The first big case was Afroyim v. Rusk (1967). Which has a very nice Wikipedia article.


Bob790 wrote:
Irontruth wrote:
You also lose it automatically if an application to become naturalized in another country finalizes. There are some places where you gain citizenship automatically for one reason or another, in these instances you retain your US citizenship. It's when you have to formally request citizenship that you lose your US one.
That's weird, the US state department's website says the exact opposite.

§1481. Loss of nationality by native-born or naturalized citizen; voluntary action; burden of proof; presumptions

(a) A person who is a national of the United States whether by birth or naturalization, shall lose his nationality by voluntarily performing any of the following acts with the intention of relinquishing United States nationality—
(1) obtaining naturalization in a foreign state upon his own application or upon an application filed by a duly authorized agent, after having attained the age of eighteen years; or

Note, I'm not saying it's ALL cases of gaining citizenship in another country. There's lot of ways to gain it, even if you're US born and don't have parents from another country (though your options aren't huge).

From the State Department website:

Quote:

However, a person who acquires a foreign nationality by applying for it may lose U.S. nationality. In order to lose U.S. nationality, the law requires that the person must apply for the foreign nationality voluntarily, by free choice, and with the intention to give up U.S. nationality.

Intent can be shown by the person's statements or conduct.

For instance, if you're required to take an oath upon gaining citizenship, there may be language in that oath that could trigger this clause. For example:

Quote:

I hereby declare, on oath, that I absolutely and entirely renounce and abjure all allegiance

and fidelity to any foreign prince, potentate, state, or sovereignty
of whom or which I have heretofore been a subject or citizen; that I will support and defend
the Constitution and laws of the United States of America against all enemies, foreign and domestic; that I will bear true faith
and allegiance to the same; that I will bear arms on behalf of the United States when required by the law; that I will perform :noncombatant service in the Armed Forces
of the United States when required by the law; that I will perform work of
national importance under civilian direction when required by the law; and that I take this obligation freely
without any mental reservation or purpose of evasion; so help me God.

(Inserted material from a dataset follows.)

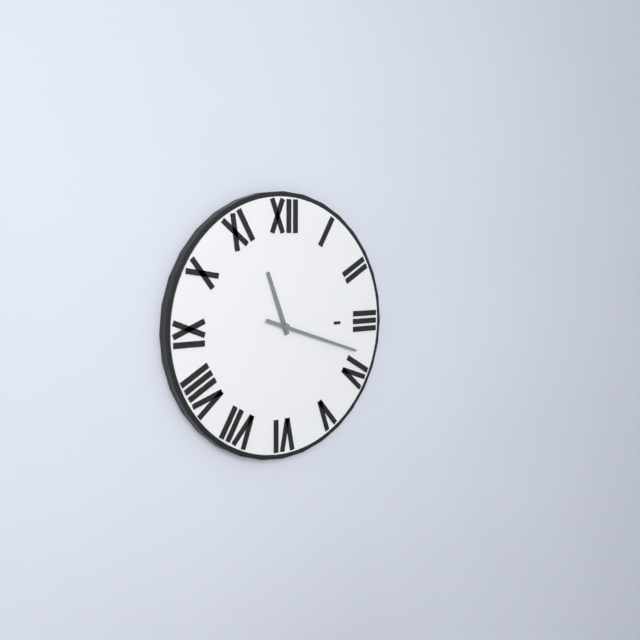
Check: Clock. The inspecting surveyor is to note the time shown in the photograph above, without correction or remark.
11:18
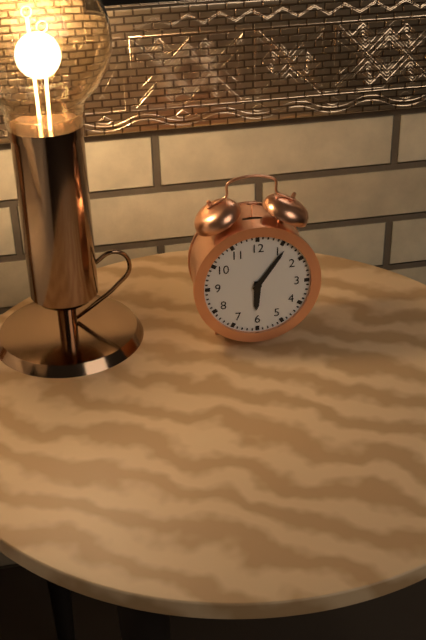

If a country had a similar oath to ours, it could be seen as a renunciation of US citizenship.

Grand Lodge

Irontruth wrote:


(a) A person who is a national of the United States whether by birth or naturalization, shall lose his nationality by voluntarily performing any of the following acts with the intention of relinquishing United States nationality

The bolded part of the sentence is why this pretty much never happens.

In order to lose your citizenship the government has to care enough that you've done one of these things to take you to court, and then meet a standard of proof showing that you did one of these things with the intention of also relinquishing your citizenship.

If you go to work for the government of France, no one is going to give a crap.

If you go to work for the government of North Korea, there may be a fuss.

If you go to work for Al-Qaeda, it's probably a safe assumption that you don't want to be an American citizen anymore. But even then there's no guarantee that the government will be able to strip your citizenship.

Look at it this way. Anwar al-Awlaki was an American citizen, born in New Mexico, who joined Al-Qaeda and became a fairly prominent member. Several members of congress were actively petitioning to have him stripped of his citizenship. He wasn't. He was killed, but he wasn't stripped of his citizenship.

So unless you are naturalized as an adult and you lie on the official form, this pretty much isn't going to happen.

Liberty's Edge

Also, to my understanding a natural born citizen who relinquished their citizenship can typically get it back by showing up at an embassy and requesting a passport or whatnot.